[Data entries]
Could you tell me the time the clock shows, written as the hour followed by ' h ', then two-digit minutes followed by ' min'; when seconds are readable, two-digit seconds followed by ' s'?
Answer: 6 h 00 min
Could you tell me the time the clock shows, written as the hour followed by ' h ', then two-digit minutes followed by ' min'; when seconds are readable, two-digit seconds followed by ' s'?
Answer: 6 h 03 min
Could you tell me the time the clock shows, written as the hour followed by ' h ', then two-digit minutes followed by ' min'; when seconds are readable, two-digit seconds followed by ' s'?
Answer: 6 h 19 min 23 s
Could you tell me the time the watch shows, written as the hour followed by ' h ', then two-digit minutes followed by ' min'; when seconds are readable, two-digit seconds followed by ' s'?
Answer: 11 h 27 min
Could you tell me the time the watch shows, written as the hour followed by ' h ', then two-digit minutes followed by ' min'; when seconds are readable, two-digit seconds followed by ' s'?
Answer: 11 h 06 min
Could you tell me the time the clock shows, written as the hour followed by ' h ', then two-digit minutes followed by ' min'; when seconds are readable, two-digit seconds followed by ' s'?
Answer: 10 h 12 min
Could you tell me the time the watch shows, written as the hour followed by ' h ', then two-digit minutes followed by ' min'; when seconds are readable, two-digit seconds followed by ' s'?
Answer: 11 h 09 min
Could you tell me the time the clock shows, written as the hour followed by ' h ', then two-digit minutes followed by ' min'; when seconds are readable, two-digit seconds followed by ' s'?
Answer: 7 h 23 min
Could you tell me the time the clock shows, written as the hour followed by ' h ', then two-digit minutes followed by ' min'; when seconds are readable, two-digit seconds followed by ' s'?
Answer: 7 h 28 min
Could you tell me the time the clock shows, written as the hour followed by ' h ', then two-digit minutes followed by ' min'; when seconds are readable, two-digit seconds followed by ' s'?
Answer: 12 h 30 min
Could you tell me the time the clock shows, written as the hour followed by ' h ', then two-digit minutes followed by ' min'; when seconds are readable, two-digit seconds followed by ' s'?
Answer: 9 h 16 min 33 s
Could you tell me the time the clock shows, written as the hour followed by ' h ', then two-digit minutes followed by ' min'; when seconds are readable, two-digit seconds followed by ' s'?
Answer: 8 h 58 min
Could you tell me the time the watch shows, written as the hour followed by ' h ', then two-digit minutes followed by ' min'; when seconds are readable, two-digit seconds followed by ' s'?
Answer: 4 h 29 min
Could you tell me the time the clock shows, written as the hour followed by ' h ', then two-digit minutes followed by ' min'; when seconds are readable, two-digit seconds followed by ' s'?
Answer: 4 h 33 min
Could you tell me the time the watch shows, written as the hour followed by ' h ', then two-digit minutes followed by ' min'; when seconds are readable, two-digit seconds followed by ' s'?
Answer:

**Written exercise**. Reproduce every line of the material above without any changes.

**Response below**.
Could you tell me the time the clock shows, written as the hour followed by ' h ', then two-digit minutes followed by ' min'; when seconds are readable, two-digit seconds followed by ' s'?
Answer: 6 h 00 min
Could you tell me the time the clock shows, written as the hour followed by ' h ', then two-digit minutes followed by ' min'; when seconds are readable, two-digit seconds followed by ' s'?
Answer: 6 h 03 min
Could you tell me the time the clock shows, written as the hour followed by ' h ', then two-digit minutes followed by ' min'; when seconds are readable, two-digit seconds followed by ' s'?
Answer: 6 h 19 min 23 s
Could you tell me the time the watch shows, written as the hour followed by ' h ', then two-digit minutes followed by ' min'; when seconds are readable, two-digit seconds followed by ' s'?
Answer: 11 h 27 min
Could you tell me the time the watch shows, written as the hour followed by ' h ', then two-digit minutes followed by ' min'; when seconds are readable, two-digit seconds followed by ' s'?
Answer: 11 h 06 min
Could you tell me the time the clock shows, written as the hour followed by ' h ', then two-digit minutes followed by ' min'; when seconds are readable, two-digit seconds followed by ' s'?
Answer: 10 h 12 min
Could you tell me the time the watch shows, written as the hour followed by ' h ', then two-digit minutes followed by ' min'; when seconds are readable, two-digit seconds followed by ' s'?
Answer: 11 h 09 min
Could you tell me the time the clock shows, written as the hour followed by ' h ', then two-digit minutes followed by ' min'; when seconds are readable, two-digit seconds followed by ' s'?
Answer: 7 h 23 min
Could you tell me the time the clock shows, written as the hour followed by ' h ', then two-digit minutes followed by ' min'; when seconds are readable, two-digit seconds followed by ' s'?
Answer: 7 h 28 min
Could you tell me the time the clock shows, written as the hour followed by ' h ', then two-digit minutes followed by ' min'; when seconds are readable, two-digit seconds followed by ' s'?
Answer: 12 h 30 min
Could you tell me the time the clock shows, written as the hour followed by ' h ', then two-digit minutes followed by ' min'; when seconds are readable, two-digit seconds followed by ' s'?
Answer: 9 h 16 min 33 s
Could you tell me the time the clock shows, written as the hour followed by ' h ', then two-digit minutes followed by ' min'; when seconds are readable, two-digit seconds followed by ' s'?
Answer: 8 h 58 min
Could you tell me the time the watch shows, written as the hour followed by ' h ', then two-digit minutes followed by ' min'; when seconds are readable, two-digit seconds followed by ' s'?
Answer: 4 h 29 min
Could you tell me the time the clock shows, written as the hour followed by ' h ', then two-digit minutes followed by ' min'; when seconds are readable, two-digit seconds followed by ' s'?
Answer: 4 h 33 min
Could you tell me the time the watch shows, written as the hour followed by ' h ', then two-digit minutes followed by ' min'; when seconds are readable, two-digit seconds followed by ' s'?
Answer:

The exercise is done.